▶ [PROVIDED TEXT]:
++++++

The Dirty Life.On Farming, Food, and Love
Page 14
I am a passive-aggressive disputant, happy to avoid the direct confrontation and tenderly nurse its grudge instead. Mark is a plain old tenacious arguer. He will grab hold of a disagreement and worry it, shaking it back and forth and back and forth until the crux of it drops out. That’s why I know that those arguments were always about our two different basic fears. I was chiefly afraid of money—of poverty, of debt. It looked like our profit margin would be slim at best, and I thought that paying interest could enslave us. And if this thing failed, I did not want to be left to shovel out from under a pile of old bills. I had some experience with debt, and I had a deep fear of going back there. Mark, by contrast, had a friendly and lighthearted relationship with money, based in part on the fact that he has very little attachment to the having or not having of it. He could be happy living on a park bench, I told him. He did not disagree. But his history with money was actually much healthier than mine. He’d taken out a loan to start his farm in Pennsylvania, and he’d paid it back early. He had even saved enough from his paltry farm salaries to bail me out of the last part of my debt when I left the city for New Paltz. His fear was not of debt but of ruining ourselves with overwork. He’d seen it happen to other people, the farm gaining mass and speed until it ran over the farmer and squashed him. He worried that we would become so overwhelmed by work it would not be any fun anymore, or that his freedom to farm the way he wanted to would be limited. That freedom was worth more to him, he said, than so-called security. He was fond of quoting a farmer under whom he had apprenticed, who said that organic farms most commonly failed not from bankruptcy but from burnout or divorce. I wasn’t sure about the former, but if we kept fighting like this, we were well on our way to the latter, and the wedding hadn’t even happened yet.
One thing we had to agree on was that it was time to secure some members. We made up a flyer and posted it on the community board, in front of Town Hall. We were offering a full-diet share—including beef, pork, chicken, eggs, milk, vegetables, flours, grains, and dry beans, and our beautiful maple syrup—beginning the first week of August. It would take us until then to put all the pieces of the farm together, and to begin harvesting serious amounts of vegetables. Members who signed up before August could come to the farm each week to get their meat and milk, plus vegetables and other items as they became available. In the breath between the end of sugaring and the beginning of fieldwork, we shifted our focus to marketing.

++++++

(Collected data entries)
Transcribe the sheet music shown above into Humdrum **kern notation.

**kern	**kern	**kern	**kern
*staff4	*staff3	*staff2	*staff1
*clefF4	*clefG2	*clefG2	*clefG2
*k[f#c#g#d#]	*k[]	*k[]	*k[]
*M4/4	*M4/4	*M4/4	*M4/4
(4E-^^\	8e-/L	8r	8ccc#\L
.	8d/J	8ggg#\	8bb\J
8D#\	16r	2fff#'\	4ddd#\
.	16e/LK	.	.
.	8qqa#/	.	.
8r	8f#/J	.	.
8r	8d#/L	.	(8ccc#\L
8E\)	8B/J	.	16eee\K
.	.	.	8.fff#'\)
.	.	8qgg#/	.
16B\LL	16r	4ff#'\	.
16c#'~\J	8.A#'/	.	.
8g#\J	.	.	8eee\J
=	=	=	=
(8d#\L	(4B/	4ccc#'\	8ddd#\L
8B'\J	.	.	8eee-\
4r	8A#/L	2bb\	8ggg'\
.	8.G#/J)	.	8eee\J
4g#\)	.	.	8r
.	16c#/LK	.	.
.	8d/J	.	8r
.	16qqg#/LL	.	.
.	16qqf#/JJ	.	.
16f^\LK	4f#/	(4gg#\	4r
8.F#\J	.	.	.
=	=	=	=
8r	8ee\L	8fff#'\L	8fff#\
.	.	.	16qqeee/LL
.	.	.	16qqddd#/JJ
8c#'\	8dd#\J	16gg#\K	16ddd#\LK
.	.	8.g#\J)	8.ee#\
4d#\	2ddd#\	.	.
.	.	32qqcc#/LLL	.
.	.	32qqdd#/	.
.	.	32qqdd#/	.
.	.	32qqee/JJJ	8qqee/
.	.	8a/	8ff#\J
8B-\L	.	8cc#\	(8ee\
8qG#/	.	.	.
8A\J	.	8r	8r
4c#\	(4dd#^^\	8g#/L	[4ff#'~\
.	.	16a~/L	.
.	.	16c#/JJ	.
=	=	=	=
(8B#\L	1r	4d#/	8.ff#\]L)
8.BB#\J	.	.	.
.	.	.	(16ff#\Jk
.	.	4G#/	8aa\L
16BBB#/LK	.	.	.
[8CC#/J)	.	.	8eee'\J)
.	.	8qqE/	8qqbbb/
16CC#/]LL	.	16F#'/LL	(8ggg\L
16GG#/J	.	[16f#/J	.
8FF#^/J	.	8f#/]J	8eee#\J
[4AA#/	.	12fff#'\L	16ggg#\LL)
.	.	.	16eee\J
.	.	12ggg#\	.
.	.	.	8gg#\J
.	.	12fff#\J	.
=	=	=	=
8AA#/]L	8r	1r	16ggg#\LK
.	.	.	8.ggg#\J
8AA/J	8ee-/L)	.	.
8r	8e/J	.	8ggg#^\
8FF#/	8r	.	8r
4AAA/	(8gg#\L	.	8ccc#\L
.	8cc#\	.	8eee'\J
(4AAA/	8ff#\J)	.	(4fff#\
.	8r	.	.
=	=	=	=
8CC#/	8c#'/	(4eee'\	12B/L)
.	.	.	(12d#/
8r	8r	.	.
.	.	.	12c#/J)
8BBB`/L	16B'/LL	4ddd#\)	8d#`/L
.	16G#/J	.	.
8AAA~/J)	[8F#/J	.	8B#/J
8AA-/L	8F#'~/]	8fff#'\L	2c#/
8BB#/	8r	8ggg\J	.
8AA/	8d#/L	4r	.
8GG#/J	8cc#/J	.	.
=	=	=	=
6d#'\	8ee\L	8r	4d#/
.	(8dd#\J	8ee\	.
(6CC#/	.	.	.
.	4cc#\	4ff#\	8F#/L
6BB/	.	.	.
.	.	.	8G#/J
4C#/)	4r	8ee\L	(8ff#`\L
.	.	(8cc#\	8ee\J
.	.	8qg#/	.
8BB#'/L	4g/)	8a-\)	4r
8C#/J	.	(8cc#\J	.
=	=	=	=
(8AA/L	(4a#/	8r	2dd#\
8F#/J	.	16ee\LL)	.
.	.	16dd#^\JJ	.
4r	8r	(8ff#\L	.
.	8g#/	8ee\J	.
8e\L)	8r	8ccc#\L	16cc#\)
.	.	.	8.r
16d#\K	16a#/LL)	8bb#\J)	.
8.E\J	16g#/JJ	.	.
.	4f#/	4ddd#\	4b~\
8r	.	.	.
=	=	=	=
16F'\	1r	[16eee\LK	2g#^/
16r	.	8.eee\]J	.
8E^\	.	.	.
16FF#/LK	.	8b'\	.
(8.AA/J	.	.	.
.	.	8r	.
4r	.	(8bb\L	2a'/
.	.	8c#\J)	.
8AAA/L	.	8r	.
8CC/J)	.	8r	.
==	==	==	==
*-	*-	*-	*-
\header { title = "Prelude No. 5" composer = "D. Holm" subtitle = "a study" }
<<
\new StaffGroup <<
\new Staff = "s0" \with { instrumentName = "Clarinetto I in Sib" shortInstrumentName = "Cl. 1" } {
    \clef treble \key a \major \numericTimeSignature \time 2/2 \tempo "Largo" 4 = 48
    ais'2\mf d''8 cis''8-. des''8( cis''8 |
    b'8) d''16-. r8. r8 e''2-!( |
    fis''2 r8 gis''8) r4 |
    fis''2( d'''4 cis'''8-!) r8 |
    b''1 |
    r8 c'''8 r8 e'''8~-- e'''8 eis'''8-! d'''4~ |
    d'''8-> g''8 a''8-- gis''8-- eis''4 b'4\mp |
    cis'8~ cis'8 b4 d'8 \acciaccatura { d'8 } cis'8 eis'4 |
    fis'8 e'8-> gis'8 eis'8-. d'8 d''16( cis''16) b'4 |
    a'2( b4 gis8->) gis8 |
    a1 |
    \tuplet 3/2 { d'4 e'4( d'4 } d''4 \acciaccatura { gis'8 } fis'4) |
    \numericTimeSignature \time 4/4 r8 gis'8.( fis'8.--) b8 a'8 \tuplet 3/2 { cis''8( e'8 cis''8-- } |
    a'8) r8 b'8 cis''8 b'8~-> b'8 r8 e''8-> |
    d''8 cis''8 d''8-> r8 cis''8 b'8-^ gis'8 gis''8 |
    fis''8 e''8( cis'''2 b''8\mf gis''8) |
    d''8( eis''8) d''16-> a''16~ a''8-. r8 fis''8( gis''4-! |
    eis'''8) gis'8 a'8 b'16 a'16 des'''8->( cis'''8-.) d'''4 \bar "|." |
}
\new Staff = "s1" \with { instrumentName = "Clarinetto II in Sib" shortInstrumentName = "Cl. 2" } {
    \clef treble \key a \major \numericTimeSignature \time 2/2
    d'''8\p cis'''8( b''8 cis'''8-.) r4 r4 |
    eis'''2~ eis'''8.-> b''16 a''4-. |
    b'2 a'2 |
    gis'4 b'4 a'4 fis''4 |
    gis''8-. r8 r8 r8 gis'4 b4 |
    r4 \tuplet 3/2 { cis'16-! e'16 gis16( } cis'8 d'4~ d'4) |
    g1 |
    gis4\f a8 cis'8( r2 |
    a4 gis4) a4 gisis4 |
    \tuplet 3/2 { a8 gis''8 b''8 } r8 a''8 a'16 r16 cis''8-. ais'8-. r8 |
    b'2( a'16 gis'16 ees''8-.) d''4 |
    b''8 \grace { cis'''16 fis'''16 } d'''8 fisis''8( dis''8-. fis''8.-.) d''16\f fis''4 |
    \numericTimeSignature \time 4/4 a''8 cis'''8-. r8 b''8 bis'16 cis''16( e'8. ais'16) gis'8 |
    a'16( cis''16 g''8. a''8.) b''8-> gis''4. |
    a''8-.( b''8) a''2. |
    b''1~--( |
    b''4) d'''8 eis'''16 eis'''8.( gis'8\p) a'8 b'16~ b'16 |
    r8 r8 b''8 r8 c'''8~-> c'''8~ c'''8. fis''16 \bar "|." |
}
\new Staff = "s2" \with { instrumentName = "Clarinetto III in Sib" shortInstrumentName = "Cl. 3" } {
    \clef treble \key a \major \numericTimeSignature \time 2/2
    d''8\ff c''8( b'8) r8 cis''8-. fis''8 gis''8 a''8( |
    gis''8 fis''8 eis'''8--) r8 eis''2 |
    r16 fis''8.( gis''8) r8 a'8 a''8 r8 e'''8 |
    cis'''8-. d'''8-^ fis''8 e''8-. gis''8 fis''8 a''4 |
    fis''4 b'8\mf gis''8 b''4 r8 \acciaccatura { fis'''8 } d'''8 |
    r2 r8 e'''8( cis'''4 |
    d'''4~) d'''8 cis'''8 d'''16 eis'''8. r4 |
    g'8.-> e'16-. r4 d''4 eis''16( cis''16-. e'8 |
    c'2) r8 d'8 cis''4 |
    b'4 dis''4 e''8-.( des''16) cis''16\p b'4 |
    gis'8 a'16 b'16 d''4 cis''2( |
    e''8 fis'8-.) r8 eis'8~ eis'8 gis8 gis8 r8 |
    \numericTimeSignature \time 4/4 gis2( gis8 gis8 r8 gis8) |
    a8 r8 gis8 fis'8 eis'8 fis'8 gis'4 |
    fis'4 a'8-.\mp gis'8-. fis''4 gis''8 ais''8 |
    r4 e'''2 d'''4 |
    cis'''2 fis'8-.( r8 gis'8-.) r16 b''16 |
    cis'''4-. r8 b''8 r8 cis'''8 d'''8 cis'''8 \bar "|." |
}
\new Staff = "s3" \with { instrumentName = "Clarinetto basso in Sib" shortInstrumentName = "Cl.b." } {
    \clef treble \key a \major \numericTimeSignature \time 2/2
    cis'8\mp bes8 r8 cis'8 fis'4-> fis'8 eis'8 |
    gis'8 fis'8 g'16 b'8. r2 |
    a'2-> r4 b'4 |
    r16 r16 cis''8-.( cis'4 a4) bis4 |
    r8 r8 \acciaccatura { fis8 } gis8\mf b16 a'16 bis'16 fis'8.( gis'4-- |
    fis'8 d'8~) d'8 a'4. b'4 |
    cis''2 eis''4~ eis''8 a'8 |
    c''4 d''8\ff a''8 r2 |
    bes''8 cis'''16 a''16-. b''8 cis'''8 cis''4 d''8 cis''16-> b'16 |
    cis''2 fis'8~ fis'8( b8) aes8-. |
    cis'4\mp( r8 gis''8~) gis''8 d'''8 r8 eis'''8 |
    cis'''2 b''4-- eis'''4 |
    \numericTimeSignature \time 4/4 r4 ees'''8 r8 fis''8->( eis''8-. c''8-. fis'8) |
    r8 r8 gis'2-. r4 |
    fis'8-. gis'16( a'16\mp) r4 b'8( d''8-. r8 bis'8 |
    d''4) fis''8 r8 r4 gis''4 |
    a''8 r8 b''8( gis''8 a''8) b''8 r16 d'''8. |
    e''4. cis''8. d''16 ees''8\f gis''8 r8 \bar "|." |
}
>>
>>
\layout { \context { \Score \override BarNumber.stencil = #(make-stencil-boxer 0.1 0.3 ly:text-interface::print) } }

++++++

▶ [WHAT TO WORK ON]:
(a) Which meats does the farming text say were part of the full-diet share?
(b) Gather every line in the rows that contains the string "instrumentName".
The farming text and the rows are unrelated material.

▶ [TASK SOLUTIONS]:
(a) Beef, pork, and chicken.

(b)
\new Staff = "s0" \with { instrumentName = "Clarinetto I in Sib" shortInstrumentName = "Cl. 1" } {
\new Staff = "s1" \with { instrumentName = "Clarinetto II in Sib" shortInstrumentName = "Cl. 2" } {
\new Staff = "s2" \with { instrumentName = "Clarinetto III in Sib" shortInstrumentName = "Cl. 3" } {
\new Staff = "s3" \with { instrumentName = "Clarinetto basso in Sib" shortInstrumentName = "Cl.b." } {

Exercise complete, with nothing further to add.